# Qwen3-ASR

[Qwen3-ASR](https://huggingface.co/Qwen/Qwen3-ASR-1.7B) is an audio transcription model served through the OpenAI-compatible `/v1/audio/transcriptions` endpoint. It accepts one uploaded audio file per request and returns text.

## Prerequisites

Install `sglang-omni` by following [Installation](../get_started/installation.md), then download the model:

```bash
hf download Qwen/Qwen3-ASR-1.7B
```

## Server Configuration

Qwen3-ASR runs a single ASR stage on one GPU.

```bash
sgl-omni serve \
  --model-path Qwen/Qwen3-ASR-1.7B \
  --port 8000
```

## Transcribe Audio

```bash
curl -X POST http://localhost:8000/v1/audio/transcriptions \
  -F model=Qwen/Qwen3-ASR-1.7B \
  -F file=@tests/data/query_to_cars.wav \
  -F language=en \
  -F response_format=json
```

```python
import requests

with open("tests/data/query_to_cars.wav", "rb") as f:
    resp = requests.post(
        "http://localhost:8000/v1/audio/transcriptions",
        data={
            "model": "Qwen/Qwen3-ASR-1.7B",
            "language": "en",
            "response_format": "json",
        },
        files={"file": ("query_to_cars.wav", f, "audio/wav")},
        timeout=300,
    )

resp.raise_for_status()
print(resp.json()["text"])
```

## Request Parameters

| Parameter | Type | Default | Description |
|---|---|---|---|
| `file` | file | required | Audio file uploaded as multipart form data |
| `model` | string | server default | Model identifier |
| `language` | string | `en` | Language hint; `zh`/`cn` select Chinese, other values use English prompting |
| `response_format` | string | `json` | `json`, `verbose_json`, or `text` |
| `temperature` | float | `0.01` effective | Sampling temperature; `0` is converted to near-greedy `0.01` |

`verbose_json` is accepted, but currently returns the same minimal JSON shape as `json`:
`{"text": "..."}`.

`max_new_tokens` is supported inside the model request builder, but the public transcription endpoint does not currently expose it as a form field.
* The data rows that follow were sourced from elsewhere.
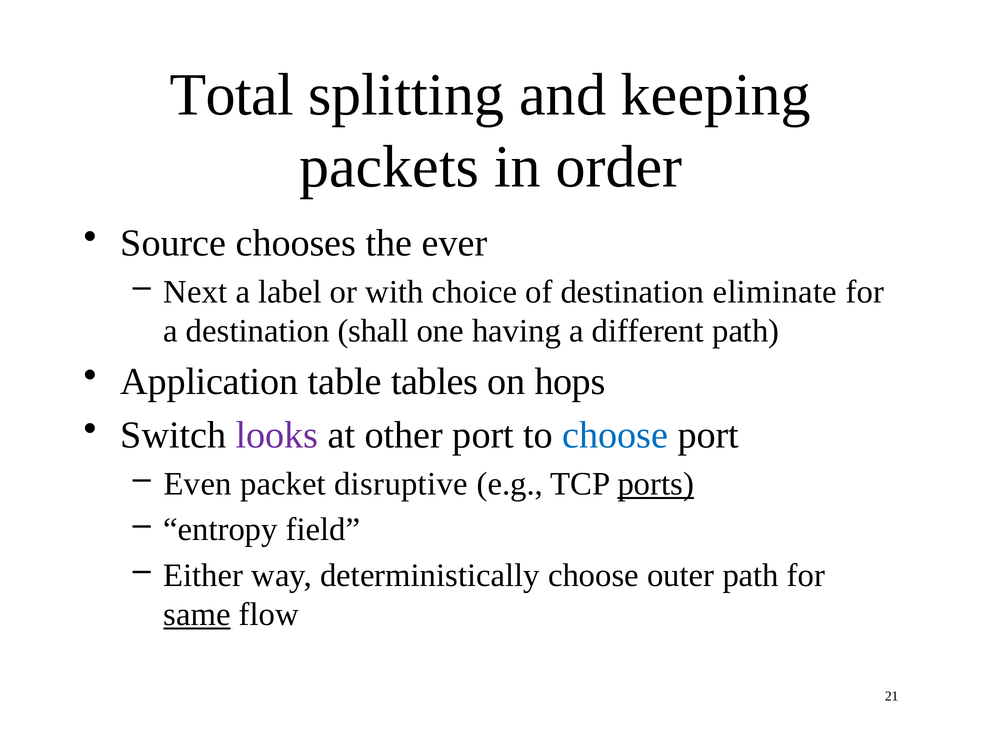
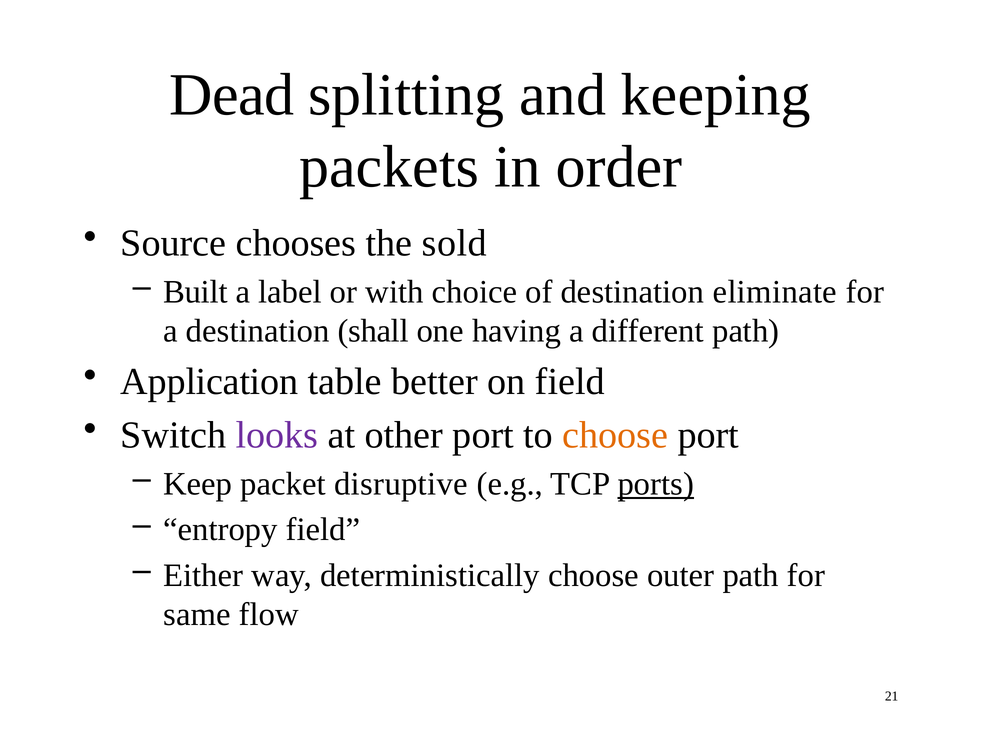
Total: Total -> Dead
ever: ever -> sold
Next: Next -> Built
tables: tables -> better
on hops: hops -> field
choose at (615, 435) colour: blue -> orange
Even: Even -> Keep
same underline: present -> none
The route uses the ASR stage default unless the pipeline is configured another way.

## Benchmarking

The current repository does not contain `benchmarks/eval/benchmark_qwen3_asr_concurrency.py`. Qwen3-ASR correctness and concurrency coverage is in `tests/test_model/test_qwen3_asr_ci.py`, which transcribes SeedTTS samples through `/v1/audio/transcriptions` and checks WER, throughput, latency, and RTF.

```bash
QWEN3_ASR_CI_CONCURRENCY=32 pytest tests/test_model/test_qwen3_asr_ci.py -s
```

## Known Limitations

- The endpoint accepts one uploaded file per request.
- `prompt` is accepted by the HTTP endpoint for OpenAI compatibility, but Qwen3-ASR currently ignores it.
- Audio is resampled to 16 kHz before transcription.